**GIVEN RECORDS**.
- - -

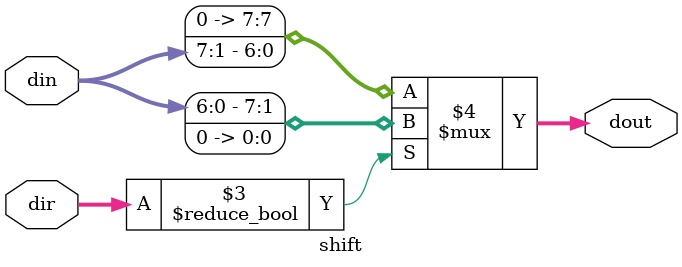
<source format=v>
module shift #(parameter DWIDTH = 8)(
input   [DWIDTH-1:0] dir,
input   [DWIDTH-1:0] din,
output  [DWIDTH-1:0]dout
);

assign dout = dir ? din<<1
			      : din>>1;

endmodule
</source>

- - -

**PROBLEM DESCRIPTION**.
Extract, from the listing above, every line where the string "dout" occurs.

**SOLVED PROBLEM**.
output  [DWIDTH-1:0]dout
assign dout = dir ? din<<1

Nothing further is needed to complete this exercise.